START Input for this task

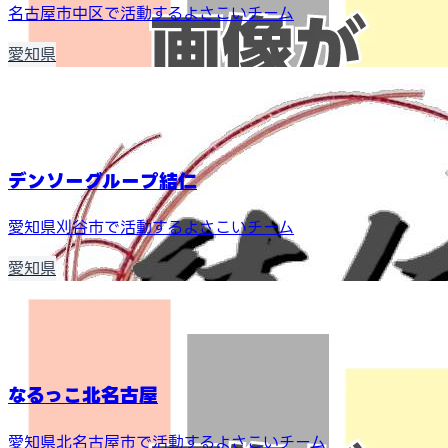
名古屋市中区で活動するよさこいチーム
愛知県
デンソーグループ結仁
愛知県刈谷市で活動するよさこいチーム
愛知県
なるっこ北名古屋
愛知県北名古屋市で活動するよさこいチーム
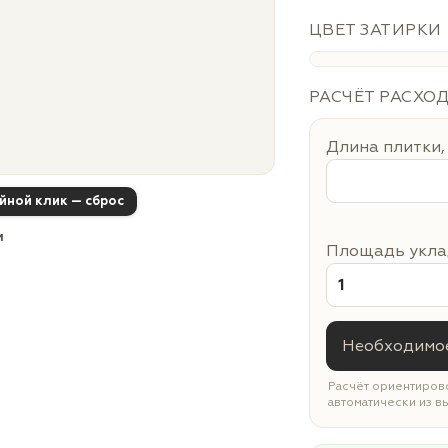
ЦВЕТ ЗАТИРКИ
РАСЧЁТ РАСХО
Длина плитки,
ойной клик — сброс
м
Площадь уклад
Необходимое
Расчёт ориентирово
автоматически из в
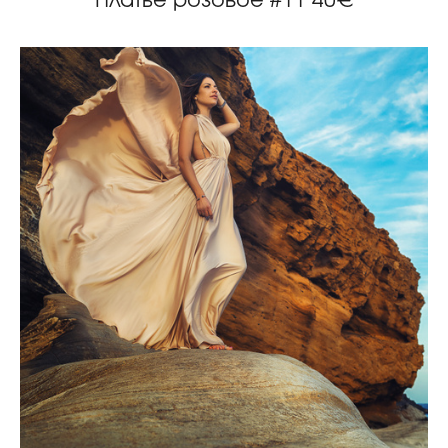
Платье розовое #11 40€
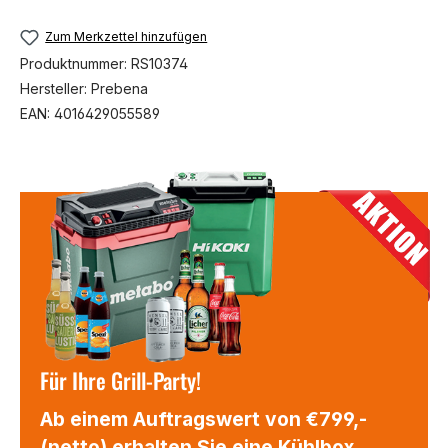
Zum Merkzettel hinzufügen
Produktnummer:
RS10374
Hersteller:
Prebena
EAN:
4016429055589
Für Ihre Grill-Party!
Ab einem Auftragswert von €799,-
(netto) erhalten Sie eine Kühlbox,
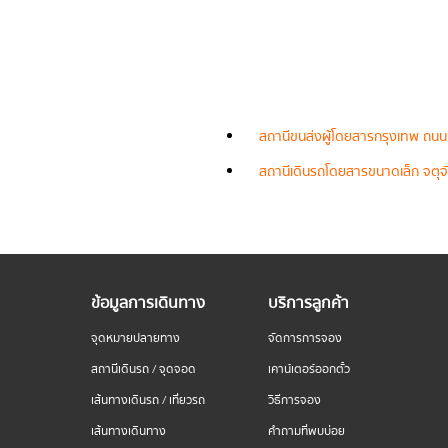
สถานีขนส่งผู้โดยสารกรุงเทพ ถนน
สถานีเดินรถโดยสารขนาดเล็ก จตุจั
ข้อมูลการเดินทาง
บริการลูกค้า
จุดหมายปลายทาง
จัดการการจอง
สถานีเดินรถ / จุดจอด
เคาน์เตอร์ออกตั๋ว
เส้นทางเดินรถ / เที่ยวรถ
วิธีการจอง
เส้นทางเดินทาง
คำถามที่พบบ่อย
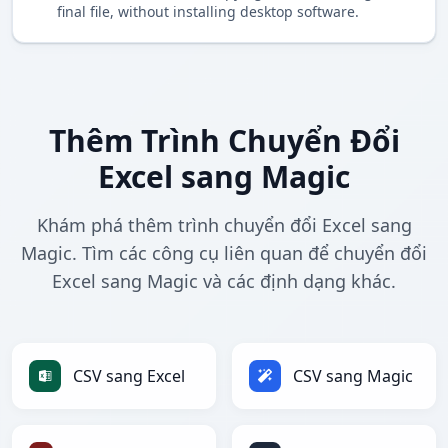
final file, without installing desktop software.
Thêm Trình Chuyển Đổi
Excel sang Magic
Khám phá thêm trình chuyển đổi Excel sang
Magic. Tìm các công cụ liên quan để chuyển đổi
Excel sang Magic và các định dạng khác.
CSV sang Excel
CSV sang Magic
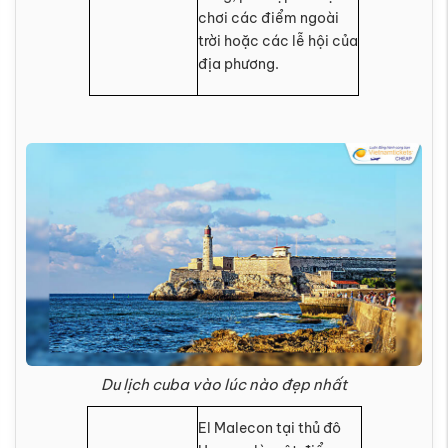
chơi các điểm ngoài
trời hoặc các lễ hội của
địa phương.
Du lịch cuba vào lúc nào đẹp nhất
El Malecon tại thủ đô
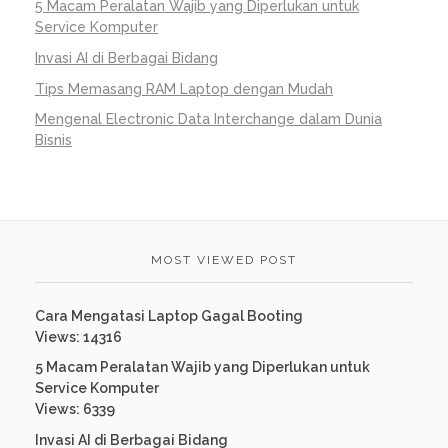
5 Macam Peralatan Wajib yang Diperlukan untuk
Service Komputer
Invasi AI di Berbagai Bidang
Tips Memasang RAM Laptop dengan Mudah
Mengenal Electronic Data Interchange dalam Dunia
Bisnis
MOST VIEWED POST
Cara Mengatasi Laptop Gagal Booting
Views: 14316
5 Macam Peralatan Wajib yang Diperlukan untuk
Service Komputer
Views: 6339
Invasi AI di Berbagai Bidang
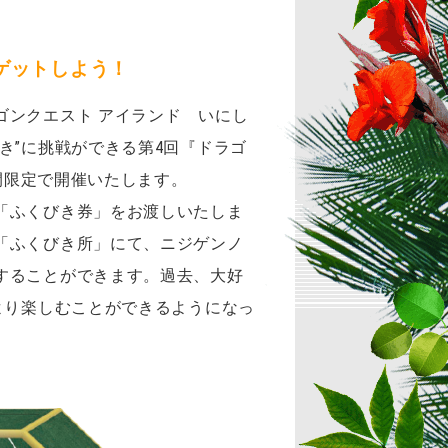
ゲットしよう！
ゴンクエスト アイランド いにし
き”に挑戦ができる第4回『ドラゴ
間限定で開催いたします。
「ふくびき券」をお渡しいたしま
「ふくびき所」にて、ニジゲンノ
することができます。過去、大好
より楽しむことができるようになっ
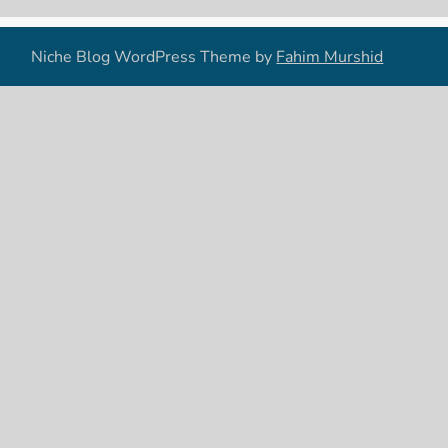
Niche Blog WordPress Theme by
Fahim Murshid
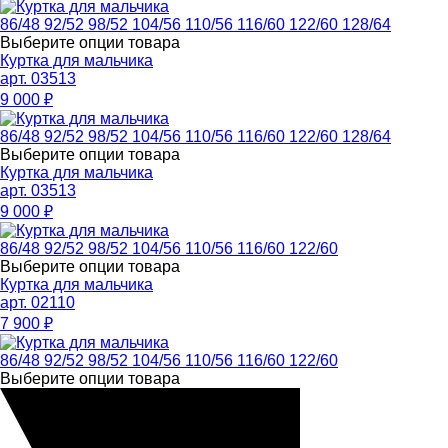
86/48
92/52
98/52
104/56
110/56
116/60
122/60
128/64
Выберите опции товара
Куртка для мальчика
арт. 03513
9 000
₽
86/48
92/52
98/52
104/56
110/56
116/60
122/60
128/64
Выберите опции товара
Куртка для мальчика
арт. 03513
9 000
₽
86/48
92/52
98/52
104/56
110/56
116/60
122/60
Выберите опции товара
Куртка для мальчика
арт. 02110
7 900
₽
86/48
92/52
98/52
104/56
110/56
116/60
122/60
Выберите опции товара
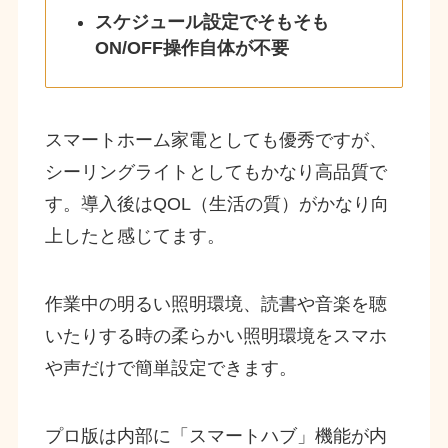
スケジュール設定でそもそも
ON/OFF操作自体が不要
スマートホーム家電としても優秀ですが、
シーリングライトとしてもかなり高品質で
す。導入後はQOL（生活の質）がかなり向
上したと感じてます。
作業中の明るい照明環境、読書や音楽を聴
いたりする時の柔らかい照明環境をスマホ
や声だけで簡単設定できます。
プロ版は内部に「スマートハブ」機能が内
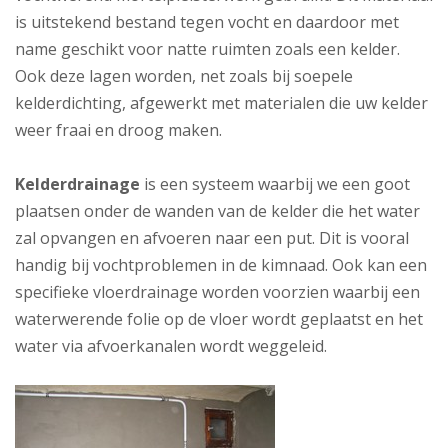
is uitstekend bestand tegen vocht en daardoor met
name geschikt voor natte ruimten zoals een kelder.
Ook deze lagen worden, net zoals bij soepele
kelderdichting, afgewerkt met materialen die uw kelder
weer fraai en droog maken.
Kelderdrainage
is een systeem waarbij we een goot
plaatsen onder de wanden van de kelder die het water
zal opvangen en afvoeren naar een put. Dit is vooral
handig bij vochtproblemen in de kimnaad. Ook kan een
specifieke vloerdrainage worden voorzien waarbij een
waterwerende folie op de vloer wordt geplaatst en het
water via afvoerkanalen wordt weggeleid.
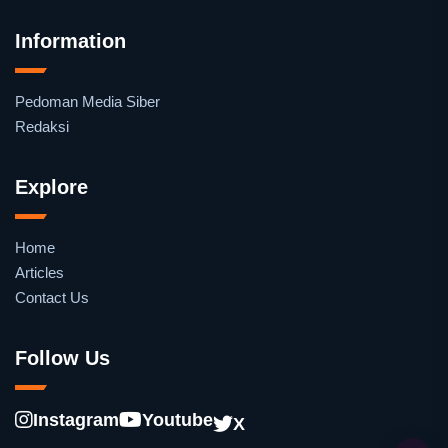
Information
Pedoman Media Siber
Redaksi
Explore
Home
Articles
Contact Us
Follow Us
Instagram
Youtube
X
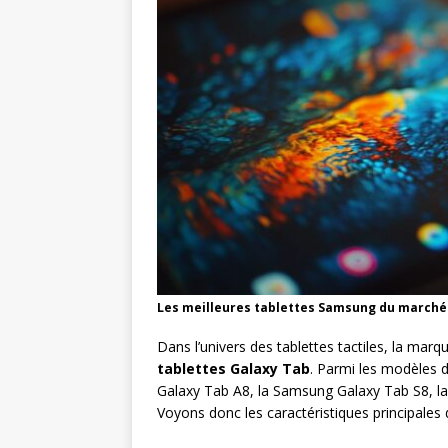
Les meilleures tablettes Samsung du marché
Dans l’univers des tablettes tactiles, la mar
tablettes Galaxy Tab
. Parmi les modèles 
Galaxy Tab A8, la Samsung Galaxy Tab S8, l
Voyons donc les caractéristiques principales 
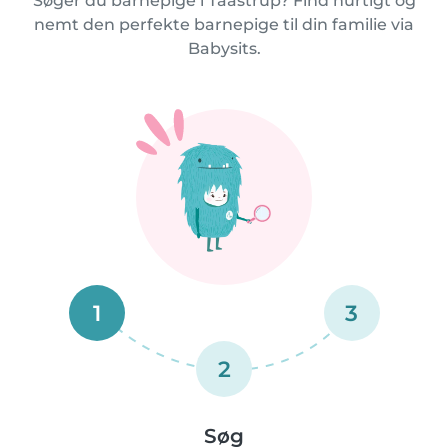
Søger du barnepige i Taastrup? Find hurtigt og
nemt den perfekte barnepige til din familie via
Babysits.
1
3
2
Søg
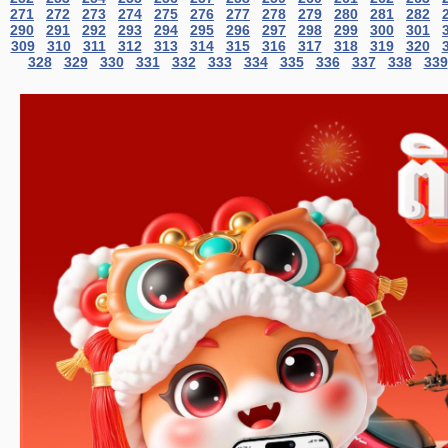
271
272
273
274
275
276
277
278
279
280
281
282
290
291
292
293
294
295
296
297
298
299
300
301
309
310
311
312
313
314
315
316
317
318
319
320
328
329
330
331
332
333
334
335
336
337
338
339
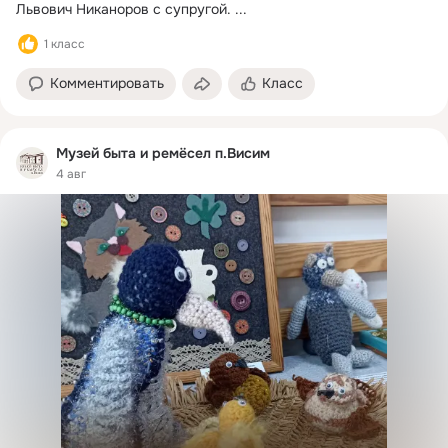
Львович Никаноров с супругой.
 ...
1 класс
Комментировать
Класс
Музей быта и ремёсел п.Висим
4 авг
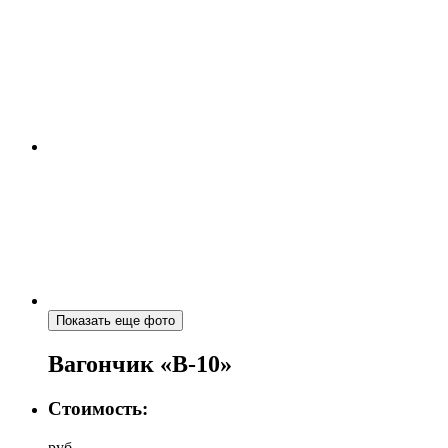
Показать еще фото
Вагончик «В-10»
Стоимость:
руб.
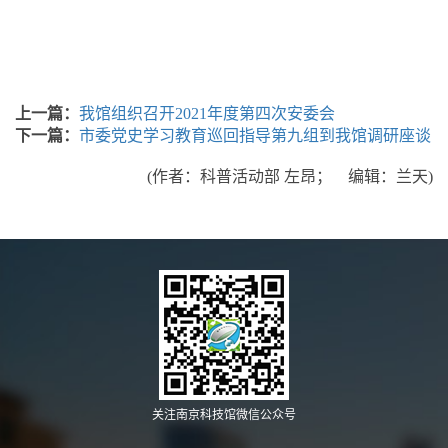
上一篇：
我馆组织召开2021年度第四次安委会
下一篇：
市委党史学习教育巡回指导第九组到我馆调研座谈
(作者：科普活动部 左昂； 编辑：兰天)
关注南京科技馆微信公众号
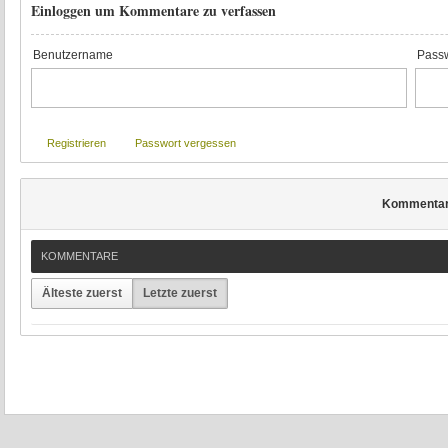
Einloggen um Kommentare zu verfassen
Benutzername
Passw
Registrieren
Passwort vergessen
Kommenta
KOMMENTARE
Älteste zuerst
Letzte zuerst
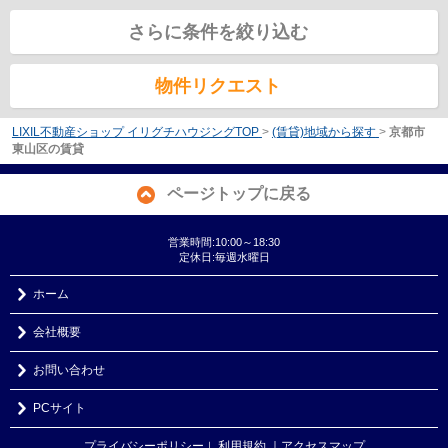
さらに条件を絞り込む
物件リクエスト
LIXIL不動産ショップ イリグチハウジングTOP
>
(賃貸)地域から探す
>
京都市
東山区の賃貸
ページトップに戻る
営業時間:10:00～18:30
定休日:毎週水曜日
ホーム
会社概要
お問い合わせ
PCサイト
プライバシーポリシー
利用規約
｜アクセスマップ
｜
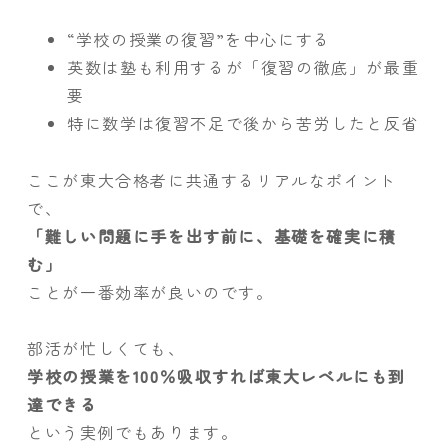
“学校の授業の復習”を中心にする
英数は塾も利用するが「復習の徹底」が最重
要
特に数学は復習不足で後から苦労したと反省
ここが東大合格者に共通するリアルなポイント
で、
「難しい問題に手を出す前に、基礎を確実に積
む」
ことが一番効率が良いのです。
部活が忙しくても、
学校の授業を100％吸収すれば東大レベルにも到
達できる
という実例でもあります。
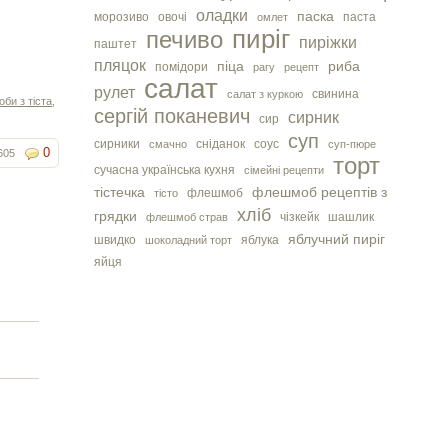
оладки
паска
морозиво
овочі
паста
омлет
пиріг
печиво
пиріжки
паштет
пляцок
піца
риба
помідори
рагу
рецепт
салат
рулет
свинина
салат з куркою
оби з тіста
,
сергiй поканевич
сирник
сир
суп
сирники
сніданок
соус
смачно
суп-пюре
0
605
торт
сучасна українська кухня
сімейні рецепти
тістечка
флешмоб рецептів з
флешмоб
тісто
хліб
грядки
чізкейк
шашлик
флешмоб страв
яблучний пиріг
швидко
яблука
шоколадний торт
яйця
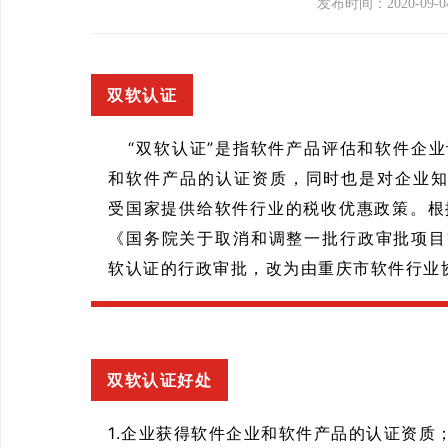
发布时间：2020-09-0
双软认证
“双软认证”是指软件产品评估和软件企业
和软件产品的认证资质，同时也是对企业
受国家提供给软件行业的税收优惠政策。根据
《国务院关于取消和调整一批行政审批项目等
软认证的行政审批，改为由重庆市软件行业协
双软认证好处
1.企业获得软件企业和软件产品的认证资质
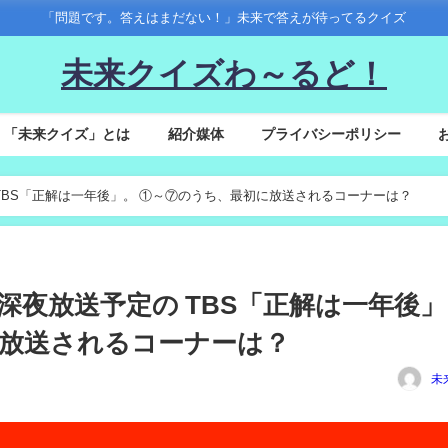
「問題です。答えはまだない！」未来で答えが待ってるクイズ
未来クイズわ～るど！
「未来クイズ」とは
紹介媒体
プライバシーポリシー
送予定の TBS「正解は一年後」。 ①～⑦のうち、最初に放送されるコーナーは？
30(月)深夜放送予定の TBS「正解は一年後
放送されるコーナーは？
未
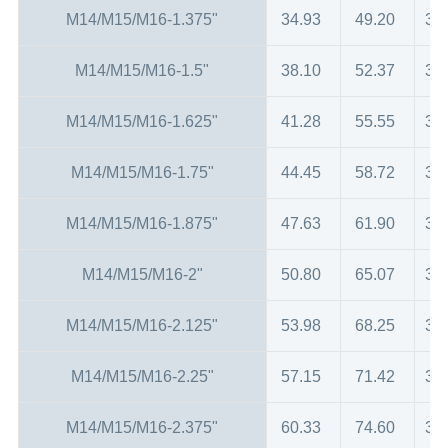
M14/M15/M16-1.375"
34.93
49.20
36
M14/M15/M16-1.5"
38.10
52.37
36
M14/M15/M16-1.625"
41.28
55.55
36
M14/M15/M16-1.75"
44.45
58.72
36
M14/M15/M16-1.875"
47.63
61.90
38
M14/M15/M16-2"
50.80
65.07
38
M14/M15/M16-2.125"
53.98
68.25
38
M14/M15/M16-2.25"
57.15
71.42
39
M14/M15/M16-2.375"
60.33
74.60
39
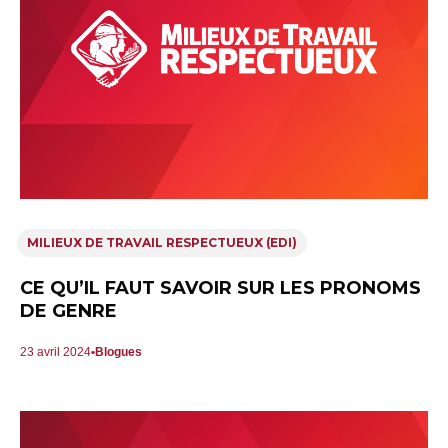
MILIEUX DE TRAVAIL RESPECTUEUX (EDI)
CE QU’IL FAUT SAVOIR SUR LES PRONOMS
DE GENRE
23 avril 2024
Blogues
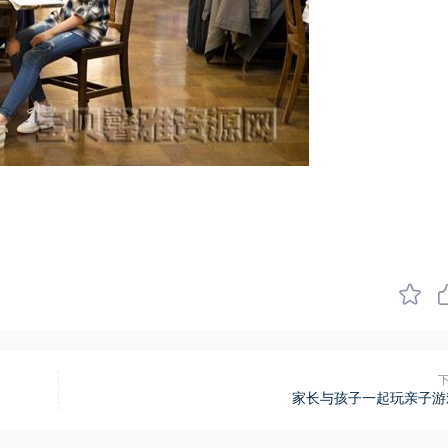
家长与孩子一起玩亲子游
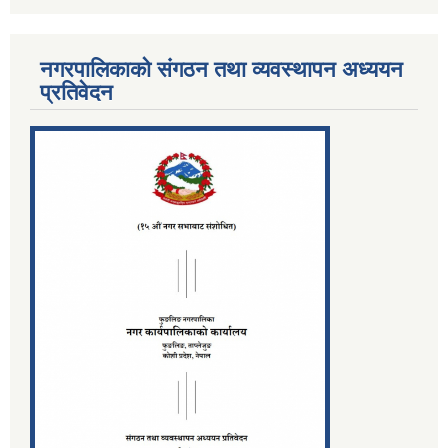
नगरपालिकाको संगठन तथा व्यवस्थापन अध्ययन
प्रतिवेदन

END Input for this task

■ Task prompt ■
List each line of the material above that contains the word "tablettes", copying every such line in full.

■ Answer space ■
Les meilleures tablettes Samsung du marché
Dans l’univers des tablettes tactiles, la mar
tablettes Galaxy Tab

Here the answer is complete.